Politics & Policy

Remember May 15!

San Antonio takes a stand on term limits.

Reports of the death of term limits are greatly exaggerated. On May 15, San Antonio voters provided a vivid demonstration that, contrary to recent national media coverage, term limits are very much alive.

Seventeen thousand local politicians in 2,900 cities, counties, and towns throughout 40 states are now subject to term limits. In 1991, San Antonio voters imposed on their city-council members a lifetime limit of two two-year terms in office, the strictest term-limit rule of any major metropolitan area in the nation.

The voters sought a more competitive political apparatus and wanted to return accountability to a system dominated by career politicians and lobbyists. Mostly, they sought an end to the huge spending and double-digit annual tax-rate increases that had become the political class’s specialty.

But term limits’ opponents never rested in their attempt to roll back the political clock. In 1996, a federal court dismissed a legal challenge and upheld San Antonio’s lifetime term limits on city council members. The conundrum for the political establishment was that the term limitation could only be changed through the ballot box.

Three months ago, San Antonio council members voted unanimously to weaken term limits through a referendum. Proposition 1 sought to expand the term limit to three consecutive three-year terms and lift the lifetime ban, thereby enabling council members to run again after sitting out a single term. Mayor Ed Garza admitted that this year’s campaign to relax the limit was simply the first step along the path to completely repealing term limits.

During the spring campaign, San Antonio’s most powerful interest groups campaigned hard against term limits. Special-interest lobbyists, business groups, labor unions, major city contractors, and the city’s daily newspaper linked arms in an anti-term-limits coalition. A veteran political consultant choreographed the slick campaign that sought to “reeducate” voters about term limits’ alleged drawbacks.

Only one group, the Homeowner Taxpayer Association, actively opposed the term-limits revision. The largely volunteer campaign possessed little money, but it did possess a passionate desire not to hand the keys to the public purse back to those proven to be poor fiscal custodians.

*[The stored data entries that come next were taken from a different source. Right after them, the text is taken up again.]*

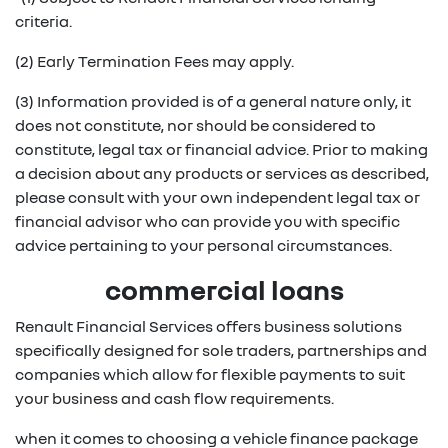
criteria.
(2) Early Termination Fees may apply.
(3) Information provided is of a general nature only, it
does not constitute, nor should be considered to
constitute, legal tax or financial advice. Prior to making
a decision about any products or services as described,
please consult with your own independent legal tax or
financial advisor who can provide you with specific
advice pertaining to your personal circumstances.
commercial loans
Renault Financial Services offers business solutions
specifically designed for sole traders, partnerships and
companies which allow for flexible payments to suit
your business and cash flow requirements.
when it comes to choosing a vehicle finance package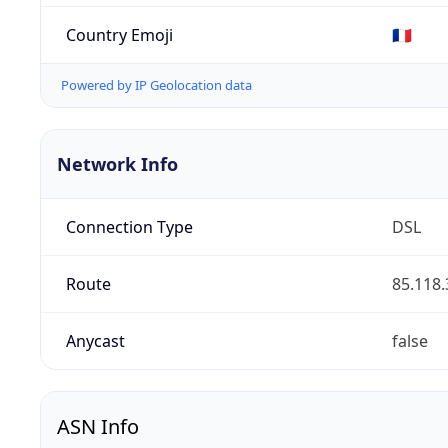
Country Emoji
🇫🇷
Powered by IP Geolocation data
Network Info
Connection Type
DSL
Route
85.118.
Anycast
false
ASN Info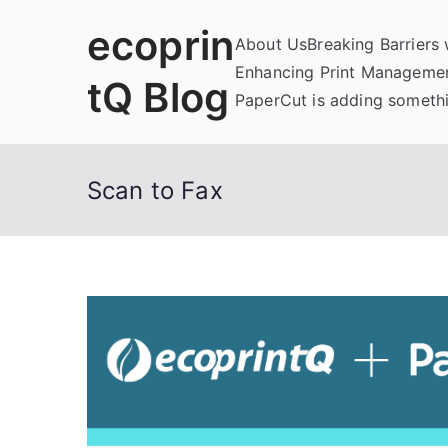
Skip
ecoprin
to
About Us
Breaking Barriers
content
Enhancing Print Managemen
tQ Blog
PaperCut is adding somethi
Scan to Fax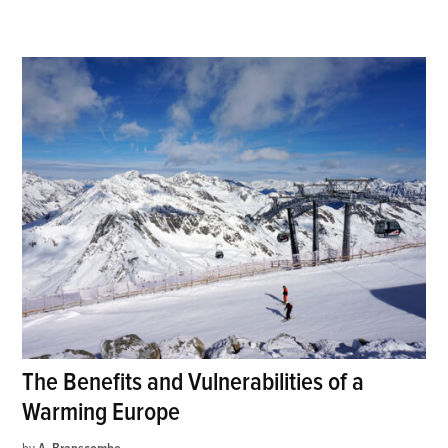
The Benefits and Vulnerabilities of a
Warming Europe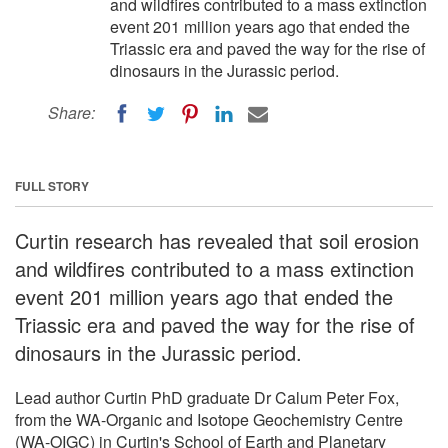
and wildfires contributed to a mass extinction
event 201 million years ago that ended the
Triassic era and paved the way for the rise of
dinosaurs in the Jurassic period.
Share:
FULL STORY
Curtin research has revealed that soil erosion
and wildfires contributed to a mass extinction
event 201 million years ago that ended the
Triassic era and paved the way for the rise of
dinosaurs in the Jurassic period.
Lead author Curtin PhD graduate Dr Calum Peter Fox,
from the WA-Organic and Isotope Geochemistry Centre
(WA-OIGC) in Curtin's School of Earth and Planetary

The anti-term-limits coalition spent $325,000. The coalition’s average contribution of $4,577 was $1,000 dollars greater than the entire amount spent by the pro-term-limit campaign. A 100-to-1 spending-ratio advantage ensured that the debate was strongly skewed in favor of Proposition 1’s passage.

The anti-term-limits campaign enjoyed all of the advantages that money can buy: political consultants, TV and radio commercials, direct-mail literature, billboards, professional phone banks, and door-to-door canvassing. The pro-term-limits campaign was limited to a website and some hand-delivered literature.

Yet, on May 15, voters overwhelmingly backed the current term-limit regime. How could this happen? Councilman Chip Haass provides an explanation: He attributes the support for term limits to “blue-collar people” unable “to understand fully how things work at City Hall.” Is there a better example of the elitist condescension that permeates the professional political class?

More logically, Richard Gambitta, a political scientist at the University of Texas at San Antonio (USTA), says the result “shows voters view the current checks on the City Council as positive.” Contrary to the political establishment’s forecast, local government has been headed in the right direction. According to research conducted by USTA’s Arturo Vega and John Bretting, overall levels of political efficacy have increased under term limits.

Most residents view their term-limited council as a vast improvement upon its careerist predecessor. For example, under term limits there hasn’t been a tax-rate increase for eleven years. Contrast this state of affairs with the fiscal abyss the city hovered over in the 1980s, when the careerists, led by Mayor Henry Cisneros, ran the show.

Term limits reward real-world experience over back-room experience. They have reformed local government in San Antonio and around the nation by replacing professional politicians with citizen legislators who participate in local government out of a sense of civic duty. The detractors are wrong: Local term limits are changing our country’s political culture and paving the way to real reform.

Patrick Basham is senior fellow in the Center for Representative Democracy at the Cato Institute, and the author of “Defining Democracy Down: Explaining the Campaign to Repeal Term Limits.”